Ripercorre le varie fasi della pandemia e ciò che è avvenuto negli istituti di pena milanesi Francesco Maisto, garante dei diritti delle persone private della libertà a Milano, che si occupa di San Vittore, Opera, Bollate e del carcere minorile Beccaria. Parla dei primi disordini scoppiati l’8 e 9 marzo scorso a San Vittore e Opera: nel primo istituto la calma è tornata senza grandi problemi e soltanto con danni alle cose, mentre nel secondo «c’è stato un approccio violento per riportare l’ordine». Quello che lo ha «addolorato molto», anche nei mesi successivi, «è stata la punizione collettiva, anche a persone che non avevano partecipato alla rivolta – ammette -. Sono dovuto intervenire più volte, perché negare la possibilità di fare la spesa, concedere solo ad alcune celle la possibilità di avere le sigarette, ridurre ogni tipo di colloquio è stato punitivo oltre ogni misura. E poi diversi detenuti non hanno potuto beneficiare di misure alternative al carcere, seppure fossero previste nei due provvedimenti del governo».
Quali sono state le richieste più frequenti che le sono arrivate?

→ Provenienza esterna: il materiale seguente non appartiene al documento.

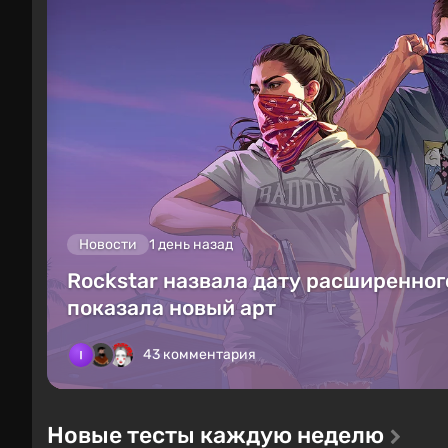
Новости
1 день назад
Rockstar назвала дату расширенного
показала новый арт
43 комментария
Новые тесты каждую неделю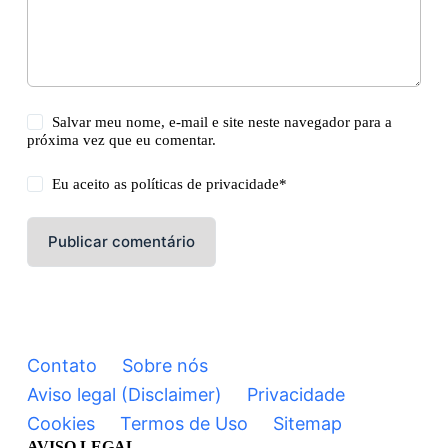
Salvar meu nome, e-mail e site neste navegador para a
próxima vez que eu comentar.
Eu aceito as
políticas de privacidade
*
Publicar comentário
Contato
Sobre nós
Aviso legal (Disclaimer)
Privacidade
Cookies
Termos de Uso
Sitemap
AVISO LEGAL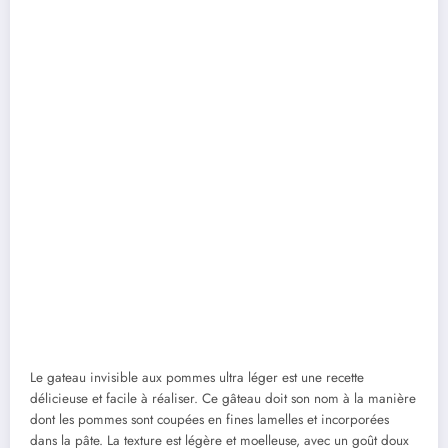
Le gateau invisible aux pommes ultra léger est une recette
délicieuse et facile à réaliser. Ce gâteau doit son nom à la manière
dont les pommes sont coupées en fines lamelles et incorporées
dans la pâte. La texture est légère et moelleuse, avec un goût doux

Nella prima fase c’è stata una grande paura da parte dei detenuti per la loro sorte e per le condizioni delle loro famiglie e dei figli. Non ricevevano informazioni. Ho ricevuto mail di genitori di detenuti giovani, soprattutto di tossicodipendenti o con problemi di salute mentale, che non sapevano più nulla dei loro figli. Quando li abbiamo rintracciati, soprattutto grazie all’impegno degli operatori di San Vittore, sono stati estremamente grati. Abbiamo svolto un ruolo di cerniera tra l’interno e l’esterno, poi c’è stata un’attività di collaborazione e stimolo con l’Amministrazione penitenziaria per assicurare i collegamenti: in alcuni istituti sono stati distribuiti addirittura gli iphone per le videochiamate, in altri è stato attivato l’uso di skype.
E ora?
La paura sottotraccia continua. Non ne siamo ancora fuori. Nonostante l’Amministrazione penitenziaria della Lombardia sia stata la prima in Italia ad adottare alcune misure (hub a San Vittore e a Bollate, reparti di isolamento per le quarantene e triage), c’è stata poi la seconda fase. Il Covid è arrivato addirittura nel reparto 41 bis di Opera, che dovrebbe essere quello di massima sicurezza contro l’evasione, ma anche in termini di protezione sanitaria. Per noi è stato importante verificare che non venissero violati i diritti fondamentali. Nei mesi scorsi in alcuni casi siamo riusciti a sbloccare la situazione dei detenuti in permesso premio di Opera, Bollate e San Vittore, e dei semiliberi. Non solo. In Lombardia il sovraffollamento degli istituti penitenziari è superiore a quello di altre regioni e ora con la pandemia bisogna trovare spazio e assicurare il più possibile il distanziamento fisico.
Cos’altro ha rilevato in questi mesi?
Altra situazione grave imposta dal Covid è stato l’allontanamento degli operatori introducendo lo smart working. Eppure occorre un incontro ravvicinato per osservare un detenuto, valutare il suo percorso e una revisione di vita per poi inviare la relazione alla Magistratura di sorveglianza; questo per molti non è ancora possibile. Il confinamento nelle celle per certi aspetti è giustificato e tornare alla sorveglianza dinamica cui si era abituati in molti istituti non è oggettivamente possibile. Però bisogna operare perché si creino le condizioni logistiche affinché i detenuti possano muoversi di più all’interno.
Anche il volontariato penitenziario ha sofferto…
Per un breve periodo c’è stata l’esclusione, come per tutti. Le restrizioni non sono state uguali nei vari istituti. A San Vittore per esempio è stato assicurato il servizio del guardaroba da parte della Sesta Opera, anche se i volontari erano ridotti di numero e non potevano incontrare direttamente i nuovi giunti per sapere che cosa avevano bisogno. L’obiettivo è che le associazioni di volontariato facciano la loro parte e svolgano le attività secondo le proprie finalità, però pensare di fare tutto come prima è impossibile. Si dovranno riorganizzare gli spazi e inventare forme nuove, anche per evitare che i detenuti rimangano in ozio, buttati sulle brande all’interno delle celle.